S&P CUTS LIMITED RATING, CITING SPINOFF STRATEGY

NEW YORK — The Limited’s spinoff strategy isn’t sitting too well with Standard & Poor’s Corp.
The ratings agency said Friday that it had lowered the debt ratings of the retailer, citing its sale and planned sales of parts of its operations.
About $700 million in debt was affected. S&P’s senior debt rating on Limited was cut to triple-B-plus from single-A, and its commercial paper rating was reduced to A-2 from A-1. The ratings were placed under review on March 28.
“For many years, The Limited’s diversity of retail formats was an important source of credit support, as it helped to diminish overall business risk. However, management’s adoption of a more aggressive financial policy is now detracting from credit strength,” S&P said in a statement.
The rating agency noted that the Limited in October sold a 17 percent interest in Intimate Brands Inc., which primarily consists of Victoria’s Secret and Bath & Body Works, to raise $680 million and is expected to raise another $1.3 billion from the sale of a 60 percent interest in its World Financial Network credit card bank and the refinancing of credit card receivables.
“Because these proceeds are expected to be distributed to shareholders, bondholders will be left with diminished protection,” S&P said. S&P said a second IPO for the sale of a 15 percent stake in The Limited’s women’s apparel operations “has been postponed.”
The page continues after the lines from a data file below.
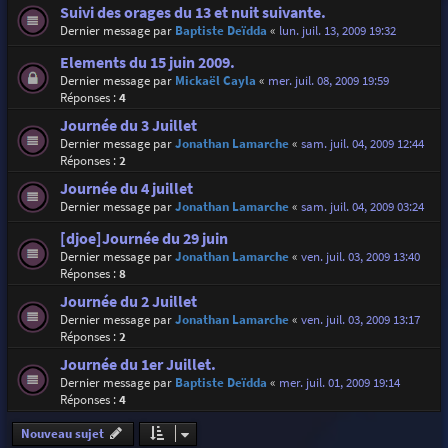
Suivi des orages du 13 et nuit suivante.
Dernier message par
Baptiste Deïdda
«
lun. juil. 13, 2009 19:32
Elements du 15 juin 2009.
Dernier message par
Mickaël Cayla
«
mer. juil. 08, 2009 19:59
Réponses :
4
Journée du 3 Juillet
Dernier message par
Jonathan Lamarche
«
sam. juil. 04, 2009 12:44
Réponses :
2
Journée du 4 juillet
Dernier message par
Jonathan Lamarche
«
sam. juil. 04, 2009 03:24
[djoe]Journée du 29 juin
Dernier message par
Jonathan Lamarche
«
ven. juil. 03, 2009 13:40
Réponses :
8
Journée du 2 Juillet
Dernier message par
Jonathan Lamarche
«
ven. juil. 03, 2009 13:17
Réponses :
2
Journée du 1er Juillet.
Dernier message par
Baptiste Deïdda
«
mer. juil. 01, 2009 19:14
Réponses :
4
Nouveau sujet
“These operations currently will be retained along with Structure, Abercrombie & Fitch, Limited Too, Galyan’s and Mast,” S&P said.
However, a spokesman for Limited said he is “not aware that we’ve ever announced the timing of the spinoff of the business.”
The spokesman noted that Leslie Wexner, chairman and chief executive officer, said on Dec. 13 at a Wall Street meeting here that the IPO of the women’s business “would move forward when the performance of those businesses along with equity market conditions warranted it.”
Wexner had said in an interview in October he was looking for the spinoff of 10 to 15 percent of its core women’s apparel business — Limited Stores, Lerner New York, Lane Bryant and Express — to take place in spring 1996. S&P said in the statement that the rating assumes The Limited’s ownership in Intimate Brands may decline and a portion of the women’s apparel business may also be sold to the public. “Equity reductions to the 60 percent-70 percent range in spun-off subsidiaries may result in a moderate downgrading of the rating,” S&P said, adding, Intimate Brands “appears to be a more healthy credit risk on a stand-alone basis and is the bulwark for the triple-B-plus rating.”